*Activity 1:*
Could you copy the camera lens and pose records below word for word, every line of them, but without the pictures?

== == ==

2008 Reviews
 
Tasmin Little and Friends
Windsor Festival - Windsor Parish Church
Bach Partita No.3, Ravel Trio in A minor, Schubert 'The Trout' Quintet
16 September 2008

Before there was sex, drugs and rock 'n' roll there was Bach. His breath-taking Partita No.3 in E Minor for solo violin written in 1720 to show off the qualities of both instrument and performer, mind and body, opened a concert by international star Tasmin Little at Windsor Parish Church as part of the Windsor Festival, writes Bryce Martin.

The exuberance, passion and commitment of the 33-year-old in live performance made an old favourite sound as though it was being heard for the first time.

From the back of the space, even the lightest touches were distinct and pure thanks to the wonderful acoustics provided by the high-vaulted nave.

Fast forward 200 years, and Tasmin was joined by pianist Martin Roscoe and cellist Thomas Carroll to play Ravel's Trio in A Minor, written on the eve of the First World War and culminating in a triumphant expression of the human spirit overcoming its darkest moments.

A ravishing, rhythmic work, the three played as one to produce a soaring sound which rose above the best efforts of Heathrow-bound jets to grab the attention.

After the interval the always beaming Tasmin added two more friends, double bassist Dominic Seldis and viola player Philip Dukes and went back a century to play Schubert's Trout Quintet.

While I confess that chamber music is not my number one favourite, the quintet compelled attention, both of ear and eye, as they intertwined playfully before their absorbed audience.

Bryce Martin, Maidenhead Advertiser
19 September 2008
 
BBC Scottish Symphony Orchestra / Stefan Solyom
Ethel Smyth Concerto for Violin, Horn and Orchestra
Royal Albert Hall, London - Prom 24
04 August 2008

The one dotty thing about her 1927 Concerto for Violin, Horn and Orchestra is its choice of the solo pairing, one that Smyth was only intermittently able to bring off. Tasmin Little's Stradivarius ran rings around Richard Watkins's horn in terms of agility, but was trumped whenever he reached mezzo forte. Both players, however, relished Smyth's lyricism, expressed in a first-movement theme of easy flow and a second movement in which harmonic shifts provide uplift without sentimentality.

== == ==

*Activity 2:*
In the 2008 reviews, which cellist joined Tasmin Little to play Ravel's Trio in A Minor?

*Collected data:*
== == ==

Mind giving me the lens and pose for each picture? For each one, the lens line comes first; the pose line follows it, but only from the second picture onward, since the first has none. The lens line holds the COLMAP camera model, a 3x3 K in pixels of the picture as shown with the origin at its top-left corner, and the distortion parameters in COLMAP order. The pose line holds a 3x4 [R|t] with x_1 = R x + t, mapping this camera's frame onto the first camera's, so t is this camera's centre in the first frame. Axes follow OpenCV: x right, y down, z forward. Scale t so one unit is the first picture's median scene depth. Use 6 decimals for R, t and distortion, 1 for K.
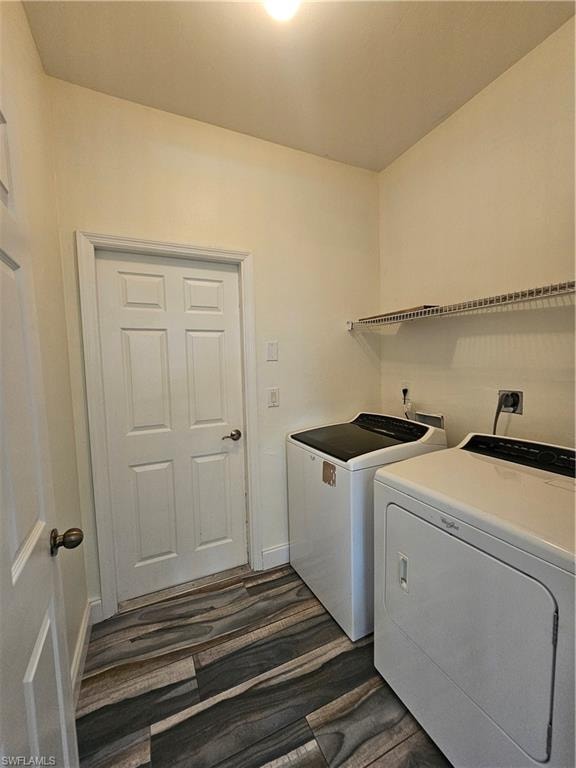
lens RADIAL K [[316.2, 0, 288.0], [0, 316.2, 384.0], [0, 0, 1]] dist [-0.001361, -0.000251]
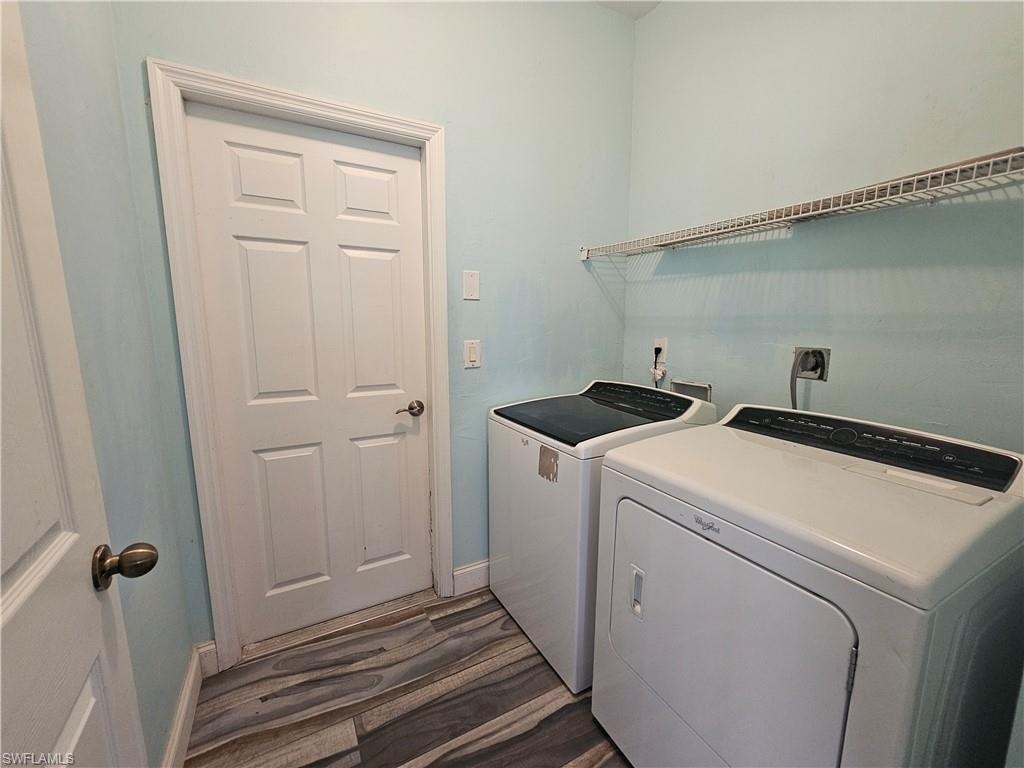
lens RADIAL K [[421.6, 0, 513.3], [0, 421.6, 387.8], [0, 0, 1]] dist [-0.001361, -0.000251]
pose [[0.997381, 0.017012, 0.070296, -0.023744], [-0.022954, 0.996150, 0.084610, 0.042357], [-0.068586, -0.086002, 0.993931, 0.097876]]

== == ==

*Answer area 1:*
Mind giving me the lens and pose for each picture? For each one, the lens line comes first; the pose line follows it, but only from the second picture onward, since the first has none. The lens line holds the COLMAP camera model, a 3x3 K in pixels of the picture as shown with the origin at its top-left corner, and the distortion parameters in COLMAP order. The pose line holds a 3x4 [R|t] with x_1 = R x + t, mapping this camera's frame onto the first camera's, so t is this camera's centre in the first frame. Axes follow OpenCV: x right, y down, z forward. Scale t so one unit is the first picture's median scene depth. Use 6 decimals for R, t and distortion, 1 for K.
lens RADIAL K [[316.2, 0, 288.0], [0, 316.2, 384.0], [0, 0, 1]] dist [-0.001361, -0.000251]
lens RADIAL K [[421.6, 0, 513.3], [0, 421.6, 387.8], [0, 0, 1]] dist [-0.001361, -0.000251]
pose [[0.997381, 0.017012, 0.070296, -0.023744], [-0.022954, 0.996150, 0.084610, 0.042357], [-0.068586, -0.086002, 0.993931, 0.097876]]

*Answer area 2:*
Thomas Carroll